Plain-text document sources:

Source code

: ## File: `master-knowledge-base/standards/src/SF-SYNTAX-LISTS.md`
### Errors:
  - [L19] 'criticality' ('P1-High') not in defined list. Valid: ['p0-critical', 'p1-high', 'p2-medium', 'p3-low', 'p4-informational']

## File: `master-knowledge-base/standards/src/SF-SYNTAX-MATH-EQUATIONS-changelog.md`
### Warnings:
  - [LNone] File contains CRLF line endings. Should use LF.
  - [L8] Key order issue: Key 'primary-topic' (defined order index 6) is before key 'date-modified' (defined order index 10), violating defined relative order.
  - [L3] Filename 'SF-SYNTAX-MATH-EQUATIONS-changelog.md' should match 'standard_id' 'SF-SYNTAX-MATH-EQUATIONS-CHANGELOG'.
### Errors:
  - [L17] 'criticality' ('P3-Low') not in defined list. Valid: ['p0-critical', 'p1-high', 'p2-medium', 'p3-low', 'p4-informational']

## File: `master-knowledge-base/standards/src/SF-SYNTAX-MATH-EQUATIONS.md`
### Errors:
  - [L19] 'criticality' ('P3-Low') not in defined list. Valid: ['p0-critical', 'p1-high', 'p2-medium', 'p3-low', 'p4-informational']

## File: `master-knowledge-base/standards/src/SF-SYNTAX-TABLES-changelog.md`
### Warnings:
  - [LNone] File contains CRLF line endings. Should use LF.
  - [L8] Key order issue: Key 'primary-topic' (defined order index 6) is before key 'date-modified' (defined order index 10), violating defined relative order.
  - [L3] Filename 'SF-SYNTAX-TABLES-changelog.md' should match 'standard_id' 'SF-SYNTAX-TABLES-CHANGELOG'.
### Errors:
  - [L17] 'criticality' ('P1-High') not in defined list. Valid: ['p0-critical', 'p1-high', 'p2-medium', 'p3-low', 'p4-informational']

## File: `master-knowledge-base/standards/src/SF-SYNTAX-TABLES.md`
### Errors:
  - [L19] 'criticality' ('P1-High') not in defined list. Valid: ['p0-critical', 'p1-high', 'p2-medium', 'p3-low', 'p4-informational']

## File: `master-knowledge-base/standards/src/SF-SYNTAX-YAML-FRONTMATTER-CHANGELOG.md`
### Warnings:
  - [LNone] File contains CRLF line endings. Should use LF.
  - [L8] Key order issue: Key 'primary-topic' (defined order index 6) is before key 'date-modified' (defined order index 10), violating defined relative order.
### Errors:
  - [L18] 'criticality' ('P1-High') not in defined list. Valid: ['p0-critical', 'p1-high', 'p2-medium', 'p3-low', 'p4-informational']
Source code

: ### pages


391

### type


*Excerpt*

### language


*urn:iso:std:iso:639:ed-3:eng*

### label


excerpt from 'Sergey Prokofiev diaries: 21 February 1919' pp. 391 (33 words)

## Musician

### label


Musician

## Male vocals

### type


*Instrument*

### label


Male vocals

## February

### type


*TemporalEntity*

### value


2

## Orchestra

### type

JOB
All of the data above should be duplicated exactly.

TASK ANSWER
Source code

: ## File: `master-knowledge-base/standards/src/SF-SYNTAX-LISTS.md`
### Errors:
  - [L19] 'criticality' ('P1-High') not in defined list. Valid: ['p0-critical', 'p1-high', 'p2-medium', 'p3-low', 'p4-informational']

## File: `master-knowledge-base/standards/src/SF-SYNTAX-MATH-EQUATIONS-changelog.md`
### Warnings:
  - [LNone] File contains CRLF line endings. Should use LF.
  - [L8] Key order issue: Key 'primary-topic' (defined order index 6) is before key 'date-modified' (defined order index 10), violating defined relative order.
  - [L3] Filename 'SF-SYNTAX-MATH-EQUATIONS-changelog.md' should match 'standard_id' 'SF-SYNTAX-MATH-EQUATIONS-CHANGELOG'.
### Errors:
  - [L17] 'criticality' ('P3-Low') not in defined list. Valid: ['p0-critical', 'p1-high', 'p2-medium', 'p3-low', 'p4-informational']

## File: `master-knowledge-base/standards/src/SF-SYNTAX-MATH-EQUATIONS.md`
### Errors:
  - [L19] 'criticality' ('P3-Low') not in defined list. Valid: ['p0-critical', 'p1-high', 'p2-medium', 'p3-low', 'p4-informational']

## File: `master-knowledge-base/standards/src/SF-SYNTAX-TABLES-changelog.md`
### Warnings:
  - [LNone] File contains CRLF line endings. Should use LF.
  - [L8] Key order issue: Key 'primary-topic' (defined order index 6) is before key 'date-modified' (defined order index 10), violating defined relative order.
  - [L3] Filename 'SF-SYNTAX-TABLES-changelog.md' should match 'standard_id' 'SF-SYNTAX-TABLES-CHANGELOG'.
### Errors:
  - [L17] 'criticality' ('P1-High') not in defined list. Valid: ['p0-critical', 'p1-high', 'p2-medium', 'p3-low', 'p4-informational']

## File: `master-knowledge-base/standards/src/SF-SYNTAX-TABLES.md`
### Errors:
  - [L19] 'criticality' ('P1-High') not in defined list. Valid: ['p0-critical', 'p1-high', 'p2-medium', 'p3-low', 'p4-informational']

## File: `master-knowledge-base/standards/src/SF-SYNTAX-YAML-FRONTMATTER-CHANGELOG.md`
### Warnings:
  - [LNone] File contains CRLF line endings. Should use LF.
  - [L8] Key order issue: Key 'primary-topic' (defined order index 6) is before key 'date-modified' (defined order index 10), violating defined relative order.
### Errors:
  - [L18] 'criticality' ('P1-High') not in defined list. Valid: ['p0-critical', 'p1-high', 'p2-medium', 'p3-low', 'p4-informational']
Source code

: ### pages


391

### type


*Excerpt*

### language


*urn:iso:std:iso:639:ed-3:eng*

### label


excerpt from 'Sergey Prokofiev diaries: 21 February 1919' pp. 391 (33 words)

## Musician

### label


Musician

## Male vocals

### type


*Instrument*

### label


Male vocals

## February

### type


*TemporalEntity*

### value


2

## Orchestra

### type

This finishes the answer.